*** Opening Given records ***

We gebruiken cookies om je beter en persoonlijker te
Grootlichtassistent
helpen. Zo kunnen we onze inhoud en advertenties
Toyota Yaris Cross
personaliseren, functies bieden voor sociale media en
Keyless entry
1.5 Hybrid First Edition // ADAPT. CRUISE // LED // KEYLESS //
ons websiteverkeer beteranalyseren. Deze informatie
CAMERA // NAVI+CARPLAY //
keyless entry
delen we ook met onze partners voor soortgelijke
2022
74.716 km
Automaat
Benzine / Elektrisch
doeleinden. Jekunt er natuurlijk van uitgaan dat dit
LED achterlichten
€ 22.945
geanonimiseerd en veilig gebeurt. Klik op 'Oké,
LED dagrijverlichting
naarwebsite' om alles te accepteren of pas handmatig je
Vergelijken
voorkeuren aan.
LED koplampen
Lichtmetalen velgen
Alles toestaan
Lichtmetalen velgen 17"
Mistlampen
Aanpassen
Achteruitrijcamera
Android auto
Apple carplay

*** Closing Given records ***

→ **Action item**
The records above should be reproduced in full, exactly as they read.

→ **Solution to this problem**
We gebruiken cookies om je beter en persoonlijker te
Grootlichtassistent
helpen. Zo kunnen we onze inhoud en advertenties
Toyota Yaris Cross
personaliseren, functies bieden voor sociale media en
Keyless entry
1.5 Hybrid First Edition // ADAPT. CRUISE // LED // KEYLESS //
ons websiteverkeer beteranalyseren. Deze informatie
CAMERA // NAVI+CARPLAY //
keyless entry
delen we ook met onze partners voor soortgelijke
2022
74.716 km
Automaat
Benzine / Elektrisch
doeleinden. Jekunt er natuurlijk van uitgaan dat dit
LED achterlichten
€ 22.945
geanonimiseerd en veilig gebeurt. Klik op 'Oké,
LED dagrijverlichting
naarwebsite' om alles te accepteren of pas handmatig je
Vergelijken
voorkeuren aan.
LED koplampen
Lichtmetalen velgen
Alles toestaan
Lichtmetalen velgen 17"
Mistlampen
Aanpassen
Achteruitrijcamera
Android auto
Apple carplay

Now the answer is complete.